**THE PROBLEM**
Quote, without any change, the line that contains "Rendered at 1500 by 1125 pixels." and all lines that follow it to the end of the data below.

[Document understanding data]
● ● ●
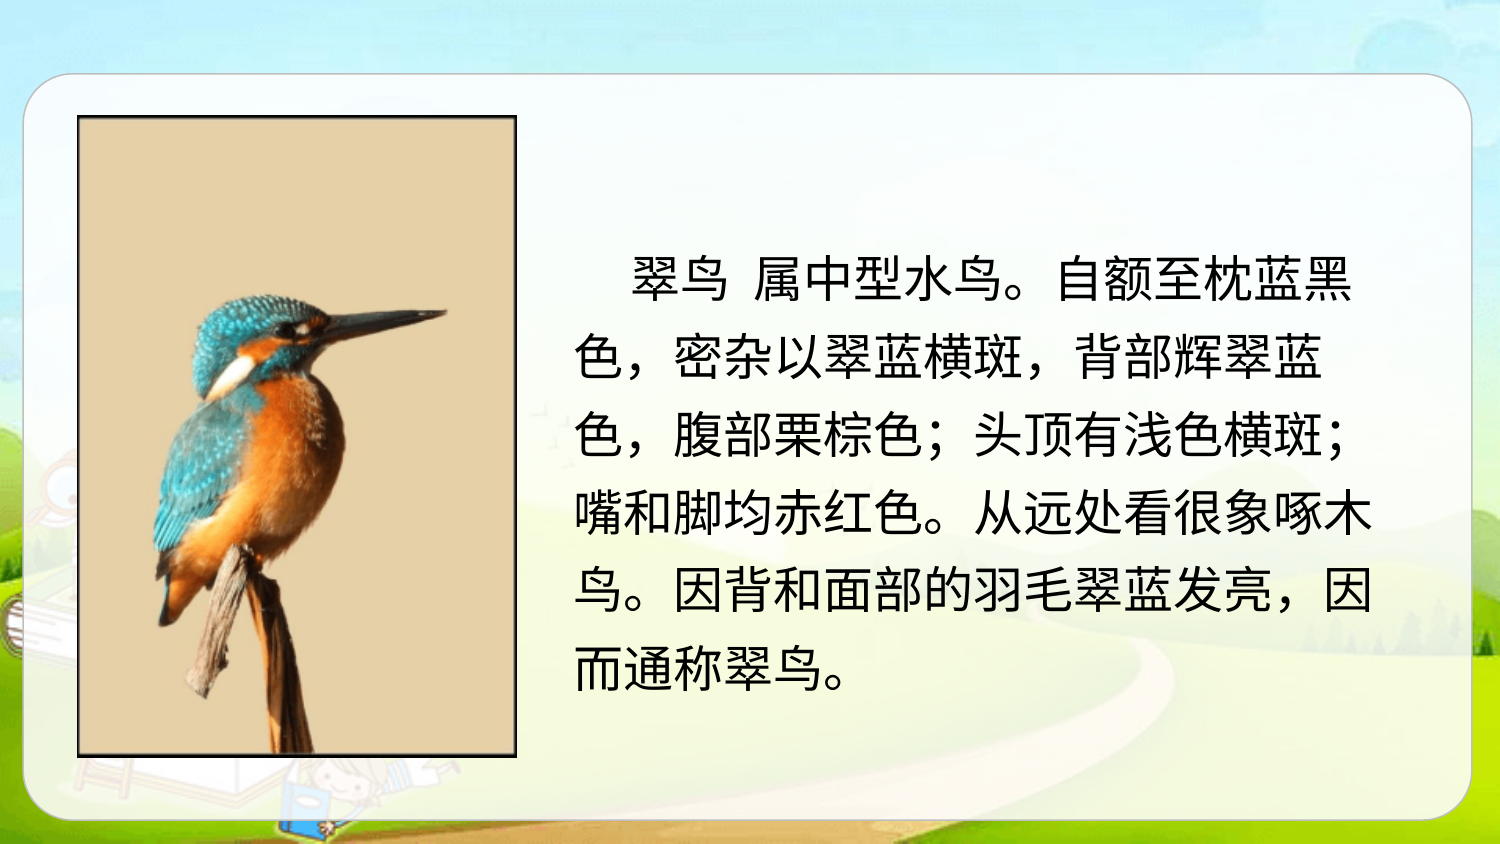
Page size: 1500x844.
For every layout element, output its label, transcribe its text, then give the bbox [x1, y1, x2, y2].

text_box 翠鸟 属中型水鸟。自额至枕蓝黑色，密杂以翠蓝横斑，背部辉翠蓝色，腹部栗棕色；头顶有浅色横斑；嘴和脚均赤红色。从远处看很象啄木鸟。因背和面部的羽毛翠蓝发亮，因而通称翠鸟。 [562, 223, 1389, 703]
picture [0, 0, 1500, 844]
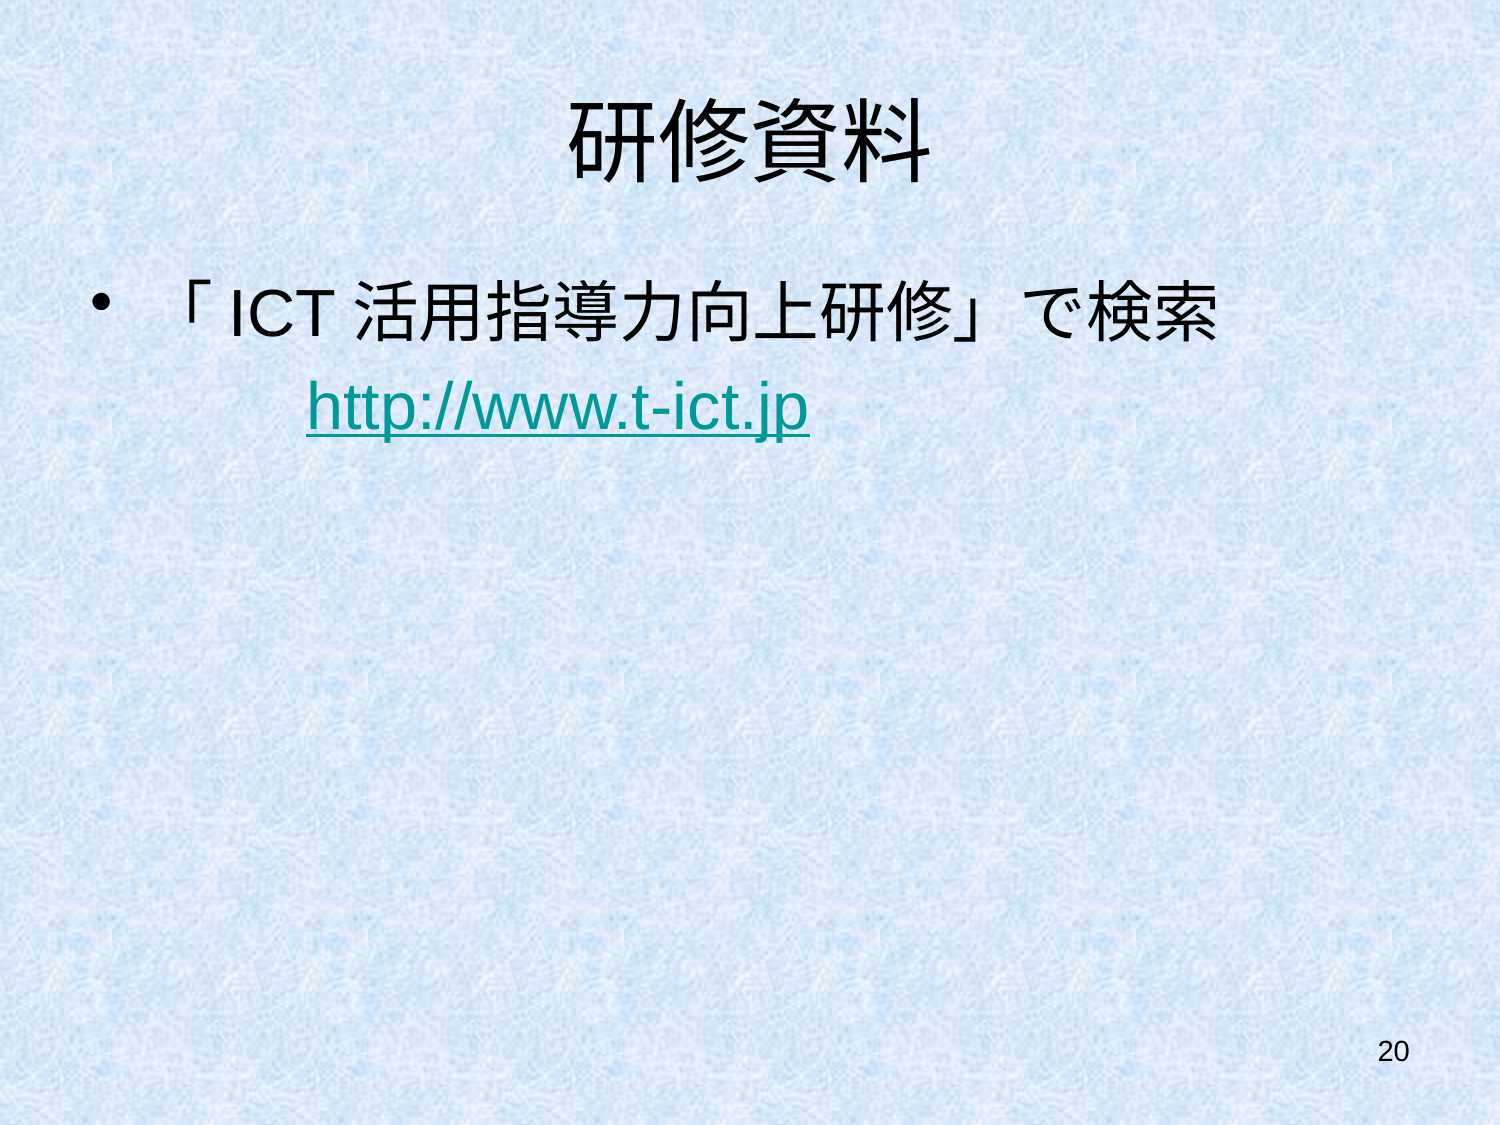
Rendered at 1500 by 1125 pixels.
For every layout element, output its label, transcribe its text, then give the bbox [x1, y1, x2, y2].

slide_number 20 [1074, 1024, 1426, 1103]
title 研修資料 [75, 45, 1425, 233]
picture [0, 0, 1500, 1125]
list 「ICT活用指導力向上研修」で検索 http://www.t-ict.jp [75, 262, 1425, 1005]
● ● ●
**EXERCISE SOLUTION**
Rendered at 1500 by 1125 pixels.
For every layout element, output its label, transcribe its text, then give the bbox [x1, y1, x2, y2].

slide_number 20 [1074, 1024, 1426, 1103]
title 研修資料 [75, 45, 1425, 233]
picture [0, 0, 1500, 1125]
list 「ICT活用指導力向上研修」で検索 http://www.t-ict.jp [75, 262, 1425, 1005]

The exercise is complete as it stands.